EL ESPÍRITU DE ADOPCIÓN
Ese Dios ausente se revela para nosotros como un Padre en el Señor Jesucristo. El Hijo ha venido a hacernos parte de su familia por el Espíritu de adopción (Romanos 8:15). Esto es algo tan importante en la enseñanza del Nuevo Testamento, que como Packer dice: “se podría resumir en una sola frase, la revelación de la paternidad del santo Creador”.
Dios ha venido a este mundo de orfandad, para buscar a hijos pródigos como nosotros y llevarlos de vuelta a casa. Si ha entrado en nuestra alienación – “¿Dios mío, Dios mío, por qué me has abandonado?” (Mateo 27:46) –, es para mostrarnos la gracia por la que nos hace ahora sus hijos. La iglesia está llena de “hijos mayores” que han servido como “esclavos” a su padre (Lucas 15:29). Su sospecha hace que no puedan confiar en Él, pero el Padre nos libera del “espíritu de esclavitud”.

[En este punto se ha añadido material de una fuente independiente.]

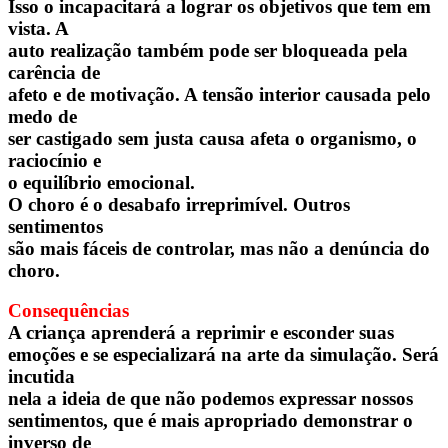
Isso o incapacitará a lograr os objetivos que tem em
vista. A
auto realização também pode ser bloqueada pela
carência de
afeto e de motivação. A tensão interior causada pelo
medo de
ser castigado sem justa causa afeta o organismo, o
raciocínio e
o equilíbrio emocional.
O choro é o desabafo irreprimível. Outros
sentimentos
são mais fáceis de controlar, mas não a denúncia do
choro.
Consequências
A criança aprenderá a reprimir e esconder suas
emoções e se especializará na arte da simulação. Será
incutida
nela a ideia de que não podemos expressar nossos
sentimentos, que é mais apropriado demonstrar o
inverso de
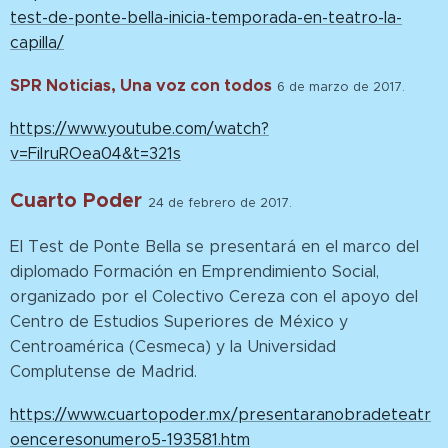
test-de-ponte-bella-inicia-temporada-en-teatro-la-
capilla/
SPR Noticias, Una voz con todos
6 de marzo de 2017.
https://www.youtube.com/watch?
v=FilruROea04&t=321s
Cuarto Poder
24 de febrero de 2017.
El Test de Ponte Bella se presentará en el marco del
diplomado Formación en Emprendimiento Social,
organizado por el Colectivo Cereza con el apoyo del
Centro de Estudios Superiores de México y
Centroamérica (Cesmeca) y la Universidad
Complutense de Madrid.
https://www.cuartopoder.mx/presentaranobradeteatr
oenceresonumero5-193581.htm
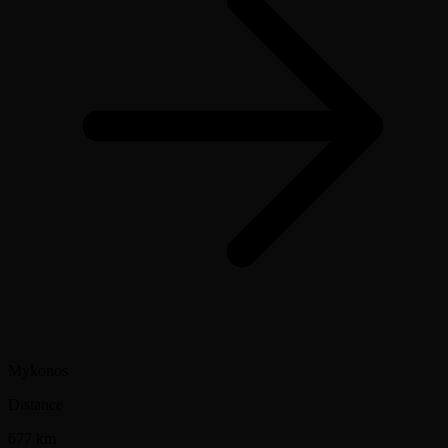
Mykonos
Distance
677 km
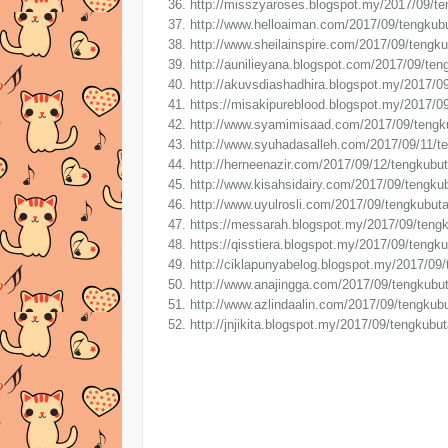
36. http://misszyaroses.blogspot.my/2017/09/te
37. http://www.helloaiman.com/2017/09/tengkubu
38. http://www.sheilainspire.com/2017/09/tengk
39. http://aunilieyana.blogspot.com/2017/09/te
40. http://akuvsdiashadhira.blogspot.my/2017/0
41. https://misakipureblood.blogspot.my/2017/0
42. http://www.syamimisaad.com/2017/09/tengku
43. http://www.syuhadasalleh.com/2017/09/11/t
44. http://herneenazir.com/2017/09/12/tengkubu
45. http://www.kisahsidairy.com/2017/09/tengku
46. http://www.uyulrosli.com/2017/09/tengkubut
47. https://messarah.blogspot.my/2017/09/tengk
48. https://qisstiera.blogspot.my/2017/09/tengk
49. http://ciklapunyabelog.blogspot.my/2017/09
50. http://www.anajingga.com/2017/09/tengkubut
51. http://www.azlindaalin.com/2017/09/tengkub
52. http://jnjikita.blogspot.my/2017/09/tengkub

Ese Padre nos ama tanto, que ha enviado su Hijo a dar su vida por nosotros. Es así que no sólo somos llamados hijos, sino que realmente lo somos (1 Juan 3:1-2). Sólo ese amor puede ahuyentar nuestro temor y desconfianza a Él. Por la fe somos hijos de Dios (Juan 1:12). Y el Espíritu de adopción da testimonio ahora a nuestro espíritu de que lo somos (Romanos 8:16). Atraviesa la distancia que nos aleja de Él, para unirnos a su abrazo de amor, por esos brazos extendidos en la cruz, que nos reciben en su Hogar eterno. No vivamos ya como huérfanos.